After two more of Yakun’s rants about chili peppers, Poko convinced Odessa to give them a sip from her spoon. Odessa had not eaten much of her small portion - nausea had begun to bubble up her esophagus and she had none of the willpower to refuse the fairy’s request.
Poko took the spoon’s neck in a hand to steady the trembling coming from her hand and drank like a man draining a ladle of cold water on a hot day. When they had their fill they released the spoon and tilted their head. Lips smacking, their brows furrowed.

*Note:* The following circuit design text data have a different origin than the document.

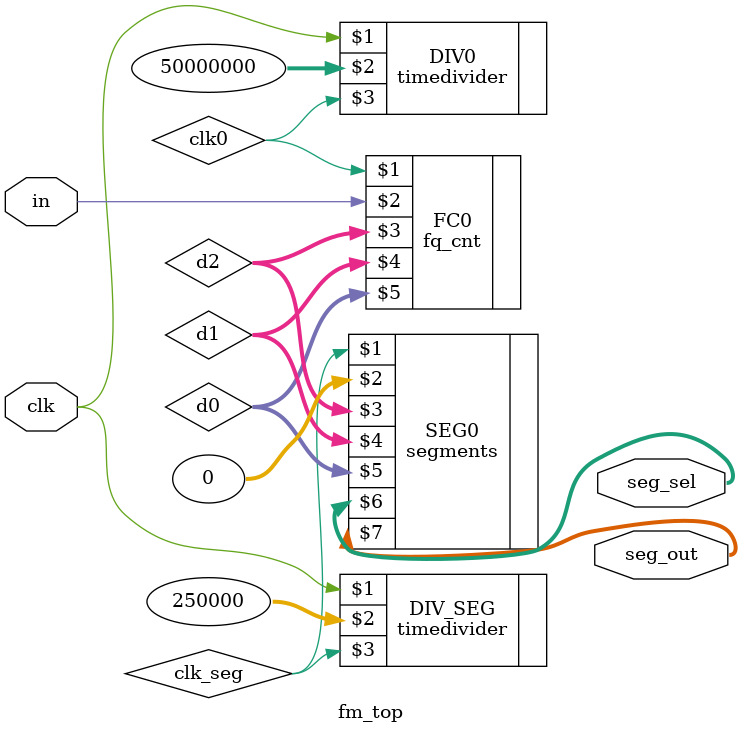
<source format=v>
`timescale 1ns / 1ps


module fm_top(
    clk, in,
    seg_sel, seg_out
);
input clk, in;//clk = 100MHz, in is measured signal
output wire [3:0] seg_sel;
output wire [6:0] seg_out;

//other variables
//wire in;//256Hz
wire clk0; //1Hz
wire clk_seg;//200Hz
wire [3:0] d2, d1, d0;

//call modules
timedivider
DIV0(clk, 50000000, clk0),//1Hz
DIV_SEG(clk, 250000, clk_seg);//200Hz
//DIV_IN(clk, 195312, in);//256Hz
fq_cnt FC0(clk0, in, d2, d1, d0);
segments SEG0(clk_seg, 0, d2, d1, d0, seg_sel, seg_out);

endmodule

</source>
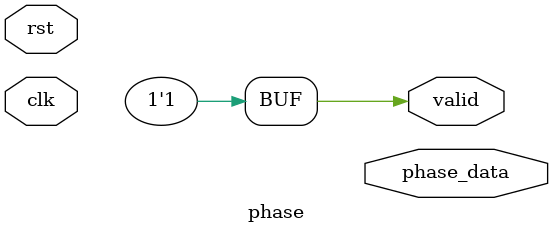
<source format=v>
`timescale 1ns / 1ps


module phase(
    input   clk,
    input   rst,
    output          valid,
    output  [15:0]  phase_data
    );

reg     [12:0]  rotate_rom_addr;
 
always @(posedge clk or posedge rst) begin
    if (rst) 
        rotate_rom_addr <= 0;
    else if (rotate_rom_addr == 'd5119)
        rotate_rom_addr <= 'd0;
    else
        rotate_rom_addr <= rotate_rom_addr + 1'b1;
end

assign valid = 1'b1;

endmodule



</source>
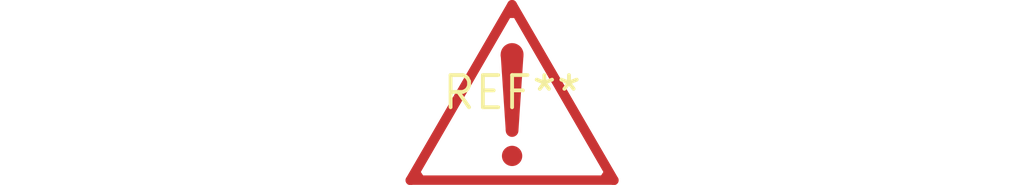
<source format=kicad_pcb>
(kicad_pcb (version 20240108) (generator pcbnew)

  (general
    (thickness 1.6)
  )

  (paper "A4")
  (layers
    (0 "F.Cu" signal)
    (31 "B.Cu" signal)
    (32 "B.Adhes" user "B.Adhesive")
    (33 "F.Adhes" user "F.Adhesive")
    (34 "B.Paste" user)
    (35 "F.Paste" user)
    (36 "B.SilkS" user "B.Silkscreen")
    (37 "F.SilkS" user "F.Silkscreen")
    (38 "B.Mask" user)
    (39 "F.Mask" user)
    (40 "Dwgs.User" user "User.Drawings")
    (41 "Cmts.User" user "User.Comments")
    (42 "Eco1.User" user "User.Eco1")
    (43 "Eco2.User" user "User.Eco2")
    (44 "Edge.Cuts" user)
    (45 "Margin" user)
    (46 "B.CrtYd" user "B.Courtyard")
    (47 "F.CrtYd" user "F.Courtyard")
    (48 "B.Fab" user)
    (49 "F.Fab" user)
    (50 "User.1" user)
    (51 "User.2" user)
    (52 "User.3" user)
    (53 "User.4" user)
    (54 "User.5" user)
    (55 "User.6" user)
    (56 "User.7" user)
    (57 "User.8" user)
    (58 "User.9" user)
  )

  (setup
    (pad_to_mask_clearance 0)
    (pcbplotparams
      (layerselection 0x00010fc_ffffffff)
      (plot_on_all_layers_selection 0x0000000_00000000)
      (disableapertmacros false)
      (usegerberextensions false)
      (usegerberattributes false)
      (usegerberadvancedattributes false)
      (creategerberjobfile false)
      (dashed_line_dash_ratio 12.000000)
      (dashed_line_gap_ratio 3.000000)
      (svgprecision 4)
      (plotframeref false)
      (viasonmask false)
      (mode 1)
      (useauxorigin false)
      (hpglpennumber 1)
      (hpglpenspeed 20)
      (hpglpendiameter 15.000000)
      (dxfpolygonmode false)
      (dxfimperialunits false)
      (dxfusepcbnewfont false)
      (psnegative false)
      (psa4output false)
      (plotreference false)
      (plotvalue false)
      (plotinvisibletext false)
      (sketchpadsonfab false)
      (subtractmaskfromsilk false)
      (outputformat 1)
      (mirror false)
      (drillshape 1)
      (scaleselection 1)
      (outputdirectory "")
    )
  )

  (net 0 "")

  (footprint "Symbol_Attention_Triangle_8x7mm_Copper" (layer "F.Cu") (at 0 0))

)

</source>
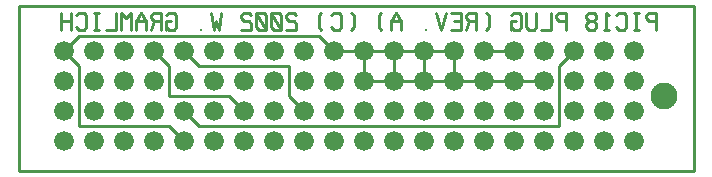
<source format=gbl>
%MOIN*%
%FSLAX25Y25*%
G04 D10 used for Character Trace; *
G04     Circle (OD=.01000) (No hole)*
G04 D11 used for Power Trace; *
G04     Circle (OD=.06700) (No hole)*
G04 D12 used for Signal Trace; *
G04     Circle (OD=.01100) (No hole)*
G04 D13 used for Via; *
G04     Circle (OD=.05800) (Round. Hole ID=.02800)*
G04 D14 used for Component hole; *
G04     Circle (OD=.06500) (Round. Hole ID=.03500)*
G04 D15 used for Component hole; *
G04     Circle (OD=.06600) (Round. Hole ID=.04200)*
G04 D16 used for Component hole; *
G04     Circle (OD=.08200) (Round. Hole ID=.05200)*
G04 D17 used for Component hole; *
G04     Circle (OD=.08950) (Round. Hole ID=.05950)*
G04 D18 used for Component hole; *
G04     Circle (OD=.11600) (Round. Hole ID=.08600)*
G04 D19 used for Component hole; *
G04     Circle (OD=.15500) (Round. Hole ID=.12500)*
G04 D20 used for Component hole; *
G04     Circle (OD=.18200) (Round. Hole ID=.15200)*
G04 D21 used for Component hole; *
G04     Circle (OD=.24300) (Round. Hole ID=.21300)*
%ADD10C,.01000*%
%ADD11C,.06700*%
%ADD12C,.01100*%
%ADD13C,.05800*%
%ADD14C,.06500*%
%ADD15C,.06600*%
%ADD16C,.08200*%
%ADD17C,.08950*%
%ADD18C,.11600*%
%ADD19C,.15500*%
%ADD20C,.18200*%
%ADD21C,.24300*%
%IPPOS*%
%LPD*%
G90*X0Y0D02*D15*X15000Y10000D03*Y20000D03*D12*    
X20000Y15000D02*X50000D01*X55000Y10000D01*D15*D03*
D12*X60000Y15000D02*X180000D01*Y35000D01*         
X185000Y40000D01*D15*D03*X195000Y30000D03*        
X175000D03*D12*X165000D01*D15*D03*D12*X155000D01* 
D15*D03*D12*X145000D01*D15*D03*D12*X135000D01*D15*
D03*D12*X125000D01*D15*D03*D12*X115000D01*D15*D03*
D12*Y40000D01*D15*D03*D12*X105000D01*D15*D03*D12* 
X100000Y45000D01*X20000D01*X15000Y40000D01*D15*   
D03*D12*X20000Y35000D01*Y15000D01*D15*            
X25000Y10000D03*Y20000D03*X35000Y30000D03*        
Y10000D03*X25000Y30000D03*X35000Y20000D03*        
X15000Y30000D03*D12*X0Y0D02*X225000D01*Y55000D01* 
X0D01*Y0D01*D15*X35000Y40000D03*X25000D03*        
X45000Y10000D03*Y20000D03*Y30000D03*Y40000D03*D12*
X50000Y35000D01*Y25000D01*X70000D01*              
X75000Y20000D01*D15*D03*X85000Y10000D03*Y30000D03*
X65000D03*Y10000D03*X85000Y20000D03*              
X75000Y30000D03*X65000Y20000D03*X75000Y10000D03*  
D12*X90000Y25000D02*Y35000D01*X95000Y20000D02*    
X90000Y25000D01*D15*X95000Y20000D03*              
X105000Y10000D03*Y30000D03*Y20000D03*             
X95000Y30000D03*Y10000D03*D12*X60000Y35000D02*    
X90000D01*X60000D02*X55000Y40000D01*D15*D03*      
X65000D03*X55000Y30000D03*X75000Y40000D03*        
X55000Y20000D03*D12*X60000Y15000D01*D15*          
X85000Y40000D03*X95000D03*D10*X212511Y47129D02*   
Y52871D01*X210000D01*X209163Y51914D01*Y50957D01*  
X210000Y50000D01*X212511D01*X205837Y47129D02*     
Y52871D01*X206674Y47129D02*X205000D01*            
X206674Y52871D02*X205000D01*X199163Y48086D02*     
X200000Y47129D01*X201674D01*X202511Y48086D01*     
Y51914D01*X201674Y52871D01*X200000D01*            
X199163Y51914D01*X196674D02*X195837Y52871D01*     
Y47129D01*X196674D02*X195000D01*X191674Y50000D02* 
X192511Y50957D01*Y51914D01*X191674Y52871D01*      
X190000D01*X189163Y51914D01*Y50957D01*            
X190000Y50000D01*X191674D01*X192511Y49043D01*     
Y48086D01*X191674Y47129D01*X190000D01*            
X189163Y48086D01*Y49043D01*X190000Y50000D01*      
X182511Y47129D02*Y52871D01*X180000D01*            
X179163Y51914D01*Y50957D01*X180000Y50000D01*      
X182511D01*X177511Y52871D02*Y47129D01*X174163D01* 
X169163Y52871D02*Y48086D01*X170000Y47129D01*      
X171674D01*X172511Y48086D01*Y52871D01*            
X164163Y48086D02*X165000Y47129D01*X166674D01*     
X167511Y48086D01*Y51914D01*X166674Y52871D01*      
X165000D01*X164163Y51914D01*X165837Y50000D02*     
X164163D01*Y47129D01*X155837Y52871D02*            
X156674Y51914D01*Y48086D01*X155837Y47129D01*      
X152511D02*Y52871D01*X150000D01*X149163Y51914D01* 
Y50957D01*X150000Y50000D01*X152511D01*X150000D02* 
X149163Y47129D01*X144163D02*X147511D01*Y52871D01* 
X144163D01*X147511Y50000D02*X145000D01*           
X142511Y52871D02*X140837Y47129D01*                
X139163Y52871D01*X135837Y47129D03*X127511D02*     
Y50000D01*X125837Y52871D01*X124163Y50000D01*      
Y47129D01*X127511Y50000D02*X124163D01*            
X120837Y52871D02*X120000Y51914D01*Y48086D01*      
X120837Y47129D01*X110837Y52871D02*                
X111674Y51914D01*Y48086D01*X110837Y47129D01*      
X104163Y48086D02*X105000Y47129D01*X106674D01*     
X107511Y48086D01*Y51914D01*X106674Y52871D01*      
X105000D01*X104163Y51914D01*X100837Y52871D02*     
X100000Y51914D01*Y48086D01*X100837Y47129D01*      
X92511Y51914D02*X91674Y52871D01*X90000D01*        
X89163Y51914D01*Y50957D01*X90000Y50000D01*        
X91674D01*X92511Y49043D01*Y47129D01*X89163D01*    
X84163Y48086D02*X85000Y47129D01*X86674D01*        
X87511Y48086D01*Y51914D01*X86674Y52871D01*        
X85000D01*X84163Y51914D01*Y48086D01*              
X87511Y47129D02*X84163Y52871D01*X79163Y48086D02*  
X80000Y47129D01*X81674D01*X82511Y48086D01*        
Y51914D01*X81674Y52871D01*X80000D01*              
X79163Y51914D01*Y48086D01*X82511Y47129D02*        
X79163Y52871D01*X77511Y51914D02*X76674Y52871D01*  
X75000D01*X74163Y51914D01*Y50957D01*              
X75000Y50000D01*X76674D01*X77511Y49043D01*        
Y47129D01*X74163D01*X67511Y52871D02*              
X66674Y47129D01*X65837Y50000D01*X65000Y47129D01*  
X64163Y52871D01*X60837Y47129D03*X49163Y48086D02*  
X50000Y47129D01*X51674D01*X52511Y48086D01*        
Y51914D01*X51674Y52871D01*X50000D01*              
X49163Y51914D01*X50837Y50000D02*X49163D01*        
Y47129D01*X47511D02*Y52871D01*X45000D01*          
X44163Y51914D01*Y50957D01*X45000Y50000D01*        
X47511D01*X45000D02*X44163Y47129D01*X42511D02*    
Y50000D01*X40837Y52871D01*X39163Y50000D01*        
Y47129D01*X42511Y50000D02*X39163D01*              
X37511Y47129D02*Y52871D01*X35837Y50957D01*        
X34163Y52871D01*Y47129D01*X32511Y52871D02*        
Y47129D01*X29163D01*X25837D02*Y52871D01*          
X26674Y47129D02*X25000D01*X26674Y52871D02*        
X25000D01*X19163Y48086D02*X20000Y47129D01*        
X21674D01*X22511Y48086D01*Y51914D01*              
X21674Y52871D01*X20000D01*X19163Y51914D01*        
X17511Y47129D02*Y52871D01*X14163Y47129D02*        
Y52871D01*X17511Y50000D02*X14163D01*D15*          
X115000Y10000D03*Y20000D03*D12*Y40000D02*         
X125000D01*D15*D03*D12*Y30000D01*D15*             
X135000Y20000D03*Y40000D03*D12*Y30000D01*D15*     
X145000Y20000D03*Y40000D03*D12*Y30000D01*D15*     
X155000Y20000D03*Y40000D03*D12*X165000D01*D15*D03*
X175000D03*X185000Y20000D03*Y30000D03*D12*        
X135000Y40000D02*X145000D01*X125000D02*X135000D01*
D15*X125000Y20000D03*X155000Y10000D03*X125000D03* 
X135000D03*X145000D03*X165000D03*Y20000D03*       
X175000Y10000D03*Y20000D03*X185000Y10000D03*      
X195000D03*Y20000D03*Y40000D03*X205000Y10000D03*  
Y20000D03*Y30000D03*Y40000D03*D17*                
X215000Y25000D03*M02*                             

</source>
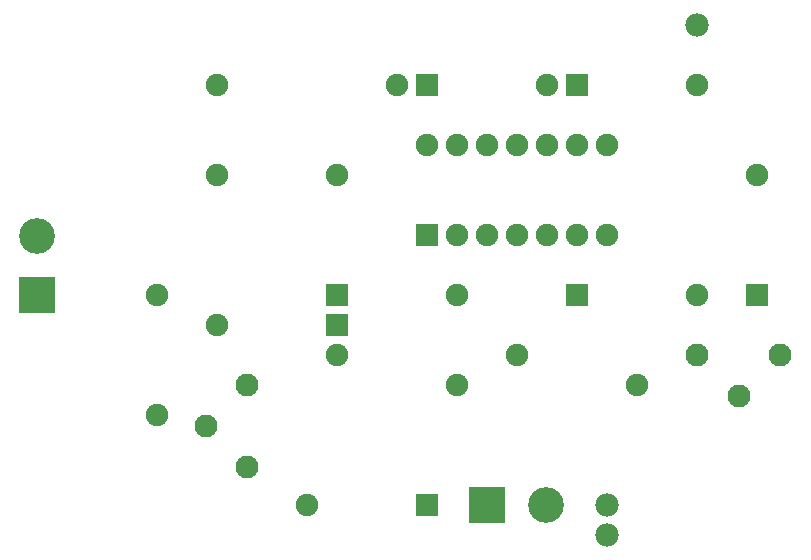
<source format=gtl>
G04 MADE WITH FRITZING*
G04 WWW.FRITZING.ORG*
G04 DOUBLE SIDED*
G04 HOLES PLATED*
G04 CONTOUR ON CENTER OF CONTOUR VECTOR*
%ASAXBY*%
%FSLAX23Y23*%
%MOIN*%
%OFA0B0*%
%SFA1.0B1.0*%
%ADD10C,0.075000*%
%ADD11C,0.076772*%
%ADD12C,0.118740*%
%ADD13C,0.078000*%
%ADD14R,0.075000X0.075000*%
%ADD15R,0.118740X0.118740*%
%LNCOPPER1*%
G90*
G70*
G54D10*
X1670Y1227D03*
X1670Y1527D03*
X1770Y1227D03*
X1770Y1527D03*
X1870Y1227D03*
X1870Y1527D03*
X1970Y1227D03*
X1970Y1527D03*
X2070Y1227D03*
X2070Y1527D03*
X2170Y1227D03*
X2170Y1527D03*
X2270Y1227D03*
X2270Y1527D03*
G54D11*
X1070Y452D03*
X1070Y727D03*
X932Y589D03*
X2846Y827D03*
X2570Y827D03*
X2708Y689D03*
G54D10*
X2170Y1727D03*
X2570Y1727D03*
X1670Y327D03*
X1270Y327D03*
X2770Y1027D03*
X2770Y1427D03*
X2170Y1027D03*
X2570Y1027D03*
X1370Y927D03*
X970Y927D03*
X1670Y1727D03*
X2070Y1727D03*
X1370Y1027D03*
X1770Y1027D03*
G54D12*
X1870Y327D03*
X2067Y327D03*
X370Y1027D03*
X370Y1224D03*
G54D13*
X2570Y1927D03*
G54D10*
X770Y627D03*
X770Y1027D03*
X970Y1427D03*
X1370Y1427D03*
X970Y1727D03*
X1570Y1727D03*
X1370Y827D03*
X1970Y827D03*
X1770Y727D03*
X2370Y727D03*
G54D13*
X2270Y327D03*
X2270Y227D03*
G54D14*
X1670Y1227D03*
X2170Y1727D03*
X1670Y327D03*
X2770Y1027D03*
X2170Y1027D03*
X1370Y927D03*
X1670Y1727D03*
X1370Y1027D03*
G54D15*
X1870Y327D03*
X370Y1027D03*
G04 End of Copper1*
M02*
</source>
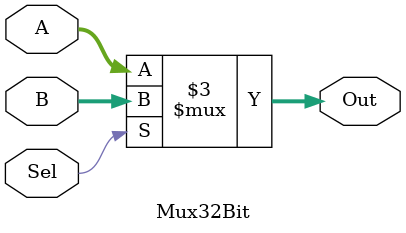
<source format=v>
module Mux32Bit(
input [31:0] A,
input [31:0] B,
input Sel,
output reg [31:0] Out);

always@(*)
    if(Sel)
        Out <= B;
    else
        Out <= A;
endmodule

</source>
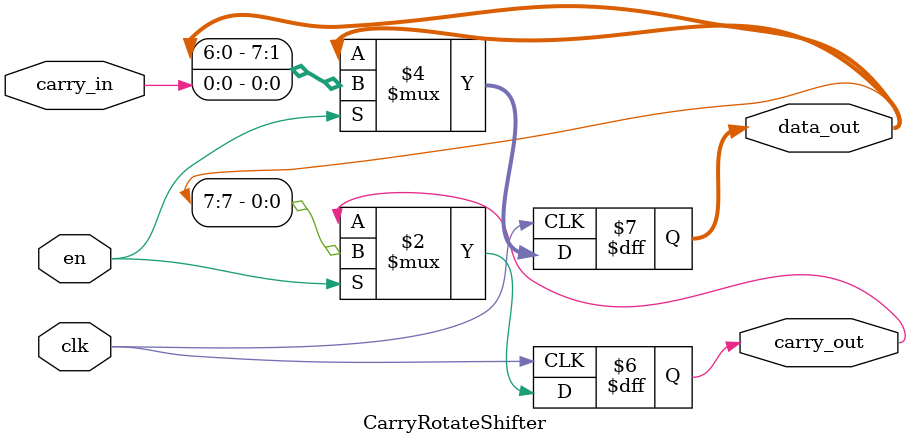
<source format=sv>
module CarryRotateShifter #(parameter WIDTH=8) (
    input clk, en, carry_in,
    output reg carry_out,
    output reg [WIDTH-1:0] data_out
);
always @(posedge clk) begin
    if (en) {carry_out, data_out} <= {data_out, carry_in};
end
endmodule
</source>
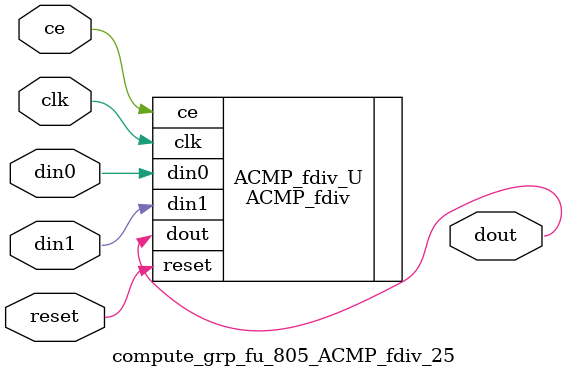
<source format=v>

`timescale 1 ns / 1 ps
module compute_grp_fu_805_ACMP_fdiv_25(
    clk,
    reset,
    ce,
    din0,
    din1,
    dout);

parameter ID = 32'd1;
parameter NUM_STAGE = 32'd1;
parameter din0_WIDTH = 32'd1;
parameter din1_WIDTH = 32'd1;
parameter dout_WIDTH = 32'd1;
input clk;
input reset;
input ce;
input[din0_WIDTH - 1:0] din0;
input[din1_WIDTH - 1:0] din1;
output[dout_WIDTH - 1:0] dout;



ACMP_fdiv #(
.ID( ID ),
.NUM_STAGE( 10 ),
.din0_WIDTH( din0_WIDTH ),
.din1_WIDTH( din1_WIDTH ),
.dout_WIDTH( dout_WIDTH ))
ACMP_fdiv_U(
    .clk( clk ),
    .reset( reset ),
    .ce( ce ),
    .din0( din0 ),
    .din1( din1 ),
    .dout( dout ));

endmodule

</source>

“Old man’s right. It’s got a little heat.” Poko wiped their mouth with the back of their hand. “We’re going to have to get your taster cured too if you think that isn’t spicy.”
“Ah, vindicated at last,” Yakun said, his half-empty bowl sitting in his lap.
“It wasn’t nearly as bad as you made it out to be, though. The way you were talking I expected to be chewing on hot coals or something.”
Odessa took another taste and, now swirling stew in her mouth, detected a hint of heat in the now lukewarm stew but it was subtle. Nothing to complain about at all.
Another spoonful, despite her stomach’s queasy misgivings. She closed her eyes, blocking out Poko and Yakun bickering about the cuisine of fairies and humanity. Saltiness and tomatoes. The faint flavor of meat and potatoes. And a subtle warmth of chili pepper. She frowned. I’m losing my sense of taste.
The godsblood was eating away more of her each day. She would have to feed the hunger. Soon.